Shortly after the birth of their first (which was, and I'm not kidding, almost 9 months to the day we made that pact), we grew apart. I know it was partly a difference in lifestyles and our move out of state, but I won't deny that their little ones quickly became a marked reminder of the child that I still seek after. It's funny how IF can sometimes become a tangible pain, seen in the face of a child. I'm a huge Flickr fan and post pictures there often, and there's hardly a day when I go on that I don't see a new beautiful portrait of their little boys. They have big, gorgeous eyes and smiles that reflect their happy mountain life, the same happiness I had wished for my children when we all began three years ago. Their image is always a knife in my heart, all over again. It shouldn't be, but it is.
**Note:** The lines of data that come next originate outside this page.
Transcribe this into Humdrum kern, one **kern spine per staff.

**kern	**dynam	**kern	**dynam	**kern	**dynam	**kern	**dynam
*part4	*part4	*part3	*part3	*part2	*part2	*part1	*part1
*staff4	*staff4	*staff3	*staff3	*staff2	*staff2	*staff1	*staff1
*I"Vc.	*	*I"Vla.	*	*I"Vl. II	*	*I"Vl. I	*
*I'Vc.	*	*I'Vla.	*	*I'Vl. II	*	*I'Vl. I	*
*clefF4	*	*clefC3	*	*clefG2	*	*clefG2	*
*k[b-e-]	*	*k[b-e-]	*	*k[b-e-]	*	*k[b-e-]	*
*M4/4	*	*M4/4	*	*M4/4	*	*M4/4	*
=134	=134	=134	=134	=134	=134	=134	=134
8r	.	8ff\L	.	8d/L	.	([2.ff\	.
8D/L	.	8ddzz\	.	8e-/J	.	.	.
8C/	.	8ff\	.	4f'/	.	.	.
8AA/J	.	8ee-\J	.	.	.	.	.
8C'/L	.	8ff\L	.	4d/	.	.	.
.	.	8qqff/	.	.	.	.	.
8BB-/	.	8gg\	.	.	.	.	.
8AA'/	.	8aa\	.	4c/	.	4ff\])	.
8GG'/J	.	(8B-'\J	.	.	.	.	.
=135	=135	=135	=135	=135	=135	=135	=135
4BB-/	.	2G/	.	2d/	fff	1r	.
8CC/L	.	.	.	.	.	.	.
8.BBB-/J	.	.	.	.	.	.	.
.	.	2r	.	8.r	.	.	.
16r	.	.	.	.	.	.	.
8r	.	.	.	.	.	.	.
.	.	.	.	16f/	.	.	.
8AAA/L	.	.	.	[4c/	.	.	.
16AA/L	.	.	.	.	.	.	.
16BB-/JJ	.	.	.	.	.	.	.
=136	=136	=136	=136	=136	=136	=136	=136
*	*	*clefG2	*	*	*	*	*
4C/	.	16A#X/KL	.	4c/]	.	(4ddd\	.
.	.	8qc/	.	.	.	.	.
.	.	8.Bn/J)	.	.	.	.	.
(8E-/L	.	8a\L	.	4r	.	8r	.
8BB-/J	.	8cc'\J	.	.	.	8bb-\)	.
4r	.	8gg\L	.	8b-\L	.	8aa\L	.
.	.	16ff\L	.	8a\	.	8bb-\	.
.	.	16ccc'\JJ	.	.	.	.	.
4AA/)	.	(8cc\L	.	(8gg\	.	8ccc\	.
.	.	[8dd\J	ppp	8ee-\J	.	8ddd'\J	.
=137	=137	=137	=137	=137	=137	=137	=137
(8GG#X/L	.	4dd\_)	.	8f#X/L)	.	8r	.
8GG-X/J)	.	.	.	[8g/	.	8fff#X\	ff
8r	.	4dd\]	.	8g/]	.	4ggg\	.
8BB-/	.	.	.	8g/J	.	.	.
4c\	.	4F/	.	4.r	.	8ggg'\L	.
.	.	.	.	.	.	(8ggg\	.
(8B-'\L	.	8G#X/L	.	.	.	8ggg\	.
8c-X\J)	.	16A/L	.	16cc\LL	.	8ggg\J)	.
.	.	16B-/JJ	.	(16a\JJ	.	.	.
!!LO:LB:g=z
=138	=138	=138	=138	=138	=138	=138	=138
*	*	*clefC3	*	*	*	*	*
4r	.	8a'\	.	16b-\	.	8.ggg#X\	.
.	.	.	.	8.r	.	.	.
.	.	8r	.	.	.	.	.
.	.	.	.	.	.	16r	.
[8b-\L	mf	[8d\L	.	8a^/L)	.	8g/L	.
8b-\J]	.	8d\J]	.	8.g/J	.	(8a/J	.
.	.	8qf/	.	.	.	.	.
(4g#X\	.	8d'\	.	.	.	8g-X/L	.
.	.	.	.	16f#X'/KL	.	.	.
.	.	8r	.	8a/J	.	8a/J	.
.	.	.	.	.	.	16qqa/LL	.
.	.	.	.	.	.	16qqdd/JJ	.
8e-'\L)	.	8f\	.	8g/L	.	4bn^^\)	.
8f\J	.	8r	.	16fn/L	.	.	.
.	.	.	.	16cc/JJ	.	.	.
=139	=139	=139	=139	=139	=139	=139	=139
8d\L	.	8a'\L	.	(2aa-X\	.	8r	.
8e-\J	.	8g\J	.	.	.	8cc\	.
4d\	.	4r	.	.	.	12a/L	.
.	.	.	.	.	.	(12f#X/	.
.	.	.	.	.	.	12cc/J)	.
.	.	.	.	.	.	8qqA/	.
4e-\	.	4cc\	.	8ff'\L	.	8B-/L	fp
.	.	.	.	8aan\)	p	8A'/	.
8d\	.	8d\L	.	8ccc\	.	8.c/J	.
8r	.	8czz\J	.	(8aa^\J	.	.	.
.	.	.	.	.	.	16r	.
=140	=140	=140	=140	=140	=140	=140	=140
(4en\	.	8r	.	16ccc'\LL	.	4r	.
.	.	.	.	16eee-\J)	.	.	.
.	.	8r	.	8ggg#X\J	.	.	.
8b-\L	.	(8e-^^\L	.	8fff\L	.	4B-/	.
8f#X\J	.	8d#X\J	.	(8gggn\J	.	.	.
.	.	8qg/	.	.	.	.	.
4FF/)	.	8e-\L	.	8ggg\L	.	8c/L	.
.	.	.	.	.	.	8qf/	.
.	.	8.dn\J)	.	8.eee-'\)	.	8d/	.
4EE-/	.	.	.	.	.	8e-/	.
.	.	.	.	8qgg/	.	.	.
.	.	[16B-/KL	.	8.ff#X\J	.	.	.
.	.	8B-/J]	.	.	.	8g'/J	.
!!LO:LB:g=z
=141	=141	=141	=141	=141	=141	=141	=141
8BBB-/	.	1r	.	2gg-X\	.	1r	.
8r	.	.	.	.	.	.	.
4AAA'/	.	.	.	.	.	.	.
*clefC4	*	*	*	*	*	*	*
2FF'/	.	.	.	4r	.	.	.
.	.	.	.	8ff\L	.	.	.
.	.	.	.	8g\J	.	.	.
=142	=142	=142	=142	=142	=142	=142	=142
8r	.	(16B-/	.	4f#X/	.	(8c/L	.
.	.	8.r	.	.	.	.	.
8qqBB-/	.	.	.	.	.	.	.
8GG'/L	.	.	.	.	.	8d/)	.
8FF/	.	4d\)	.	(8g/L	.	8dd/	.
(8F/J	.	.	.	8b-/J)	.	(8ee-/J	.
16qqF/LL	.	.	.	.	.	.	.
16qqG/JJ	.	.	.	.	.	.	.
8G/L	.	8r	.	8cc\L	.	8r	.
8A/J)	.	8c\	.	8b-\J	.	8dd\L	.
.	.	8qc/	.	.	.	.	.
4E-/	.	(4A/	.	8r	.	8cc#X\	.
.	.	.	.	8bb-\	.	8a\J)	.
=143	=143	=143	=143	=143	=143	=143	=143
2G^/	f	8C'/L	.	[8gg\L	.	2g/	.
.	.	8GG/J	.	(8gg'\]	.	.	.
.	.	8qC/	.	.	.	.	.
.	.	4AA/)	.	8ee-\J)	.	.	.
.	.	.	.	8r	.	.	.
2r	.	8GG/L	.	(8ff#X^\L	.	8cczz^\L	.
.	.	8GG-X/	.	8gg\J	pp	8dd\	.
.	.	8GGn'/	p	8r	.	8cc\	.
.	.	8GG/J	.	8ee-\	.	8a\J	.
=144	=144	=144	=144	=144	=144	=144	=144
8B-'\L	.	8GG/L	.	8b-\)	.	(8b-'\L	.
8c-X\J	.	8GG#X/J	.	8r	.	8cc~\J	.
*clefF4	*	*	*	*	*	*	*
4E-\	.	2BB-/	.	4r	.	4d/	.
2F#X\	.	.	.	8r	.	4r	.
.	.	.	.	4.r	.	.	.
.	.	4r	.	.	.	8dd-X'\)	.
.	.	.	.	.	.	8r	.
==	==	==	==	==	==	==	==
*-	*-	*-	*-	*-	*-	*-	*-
I think of all the friends that have had children since our journey began that I've either avoided becoming close to or have grown apart from, and I am saddened. I have let IF take so much from me, not the least of which is friendship. And now I spend my days dreading to hear about the next batch of hyper-fertility cropping up in our circle of friends, so that I may sadly learn who I'll lose next. I brace myself for the next announcement. I wonder that when my child finally does arrive (however that may be), will I finally be able to see beyond this?

Friday, August 1, 2008

The Goal

Our appointment with our new RE (#3) is this Tuesday. Somehow, from somewhere, I've found that hope again. I'm actually excited and haven't felt these feelings since last summer when we started with RE #2. Oh, the possibilities! Truckloads of babies arriving on my doorstep! The cure to this pesky IF! Ok, maybe not. :) But it's nice to feel this for a change.

It's funny what motivation can do. I am someone who has always struggled with organization. Ask me where the deed to my house is or the loan paperwork for my car and I'll give you a blank stare. But ask me where all 140 pages of my fertility medical records are, and I will lead you to a neatly organized set of papers sectioned in file folders (by RE and patient). When I presented a copy of this collection to my new RE's office, I was proud. Look what I've done! Clearly I am deserving of a baby because I cared enough to gather and organize these papers! Somehow, I don't think they were that impressed.

This is something I do well: having drive, motivation, looking forward with a goal and working towards it. But I'm starting to become aware that there might come a day when I figure out that no matter how motivated I am, no matter how hard I work, the goal will not be realized. Isn't this the antithesis of America? Aren't we supposed to be able to shoot towards a goal and with a good, old fashioned rolling up of the sleeves, aren't we supposed to see that dream realized? This is the most frustrating part of IF. I've been able to work for everything else I have in my life, so I can't seem to wrap my mind around the fact that I might not be able to do the same here.

I hope that if I do need to make the decision to throw in the towel, that I have the courage to do so. I hope I am strong enough to give up on THE goal and move towards another. It's nothing I've ever known, but I suppose this entire ride is a learning curve. And then again, THE goal is actually motherhood anyway and I know, in some way, I will see this one realized.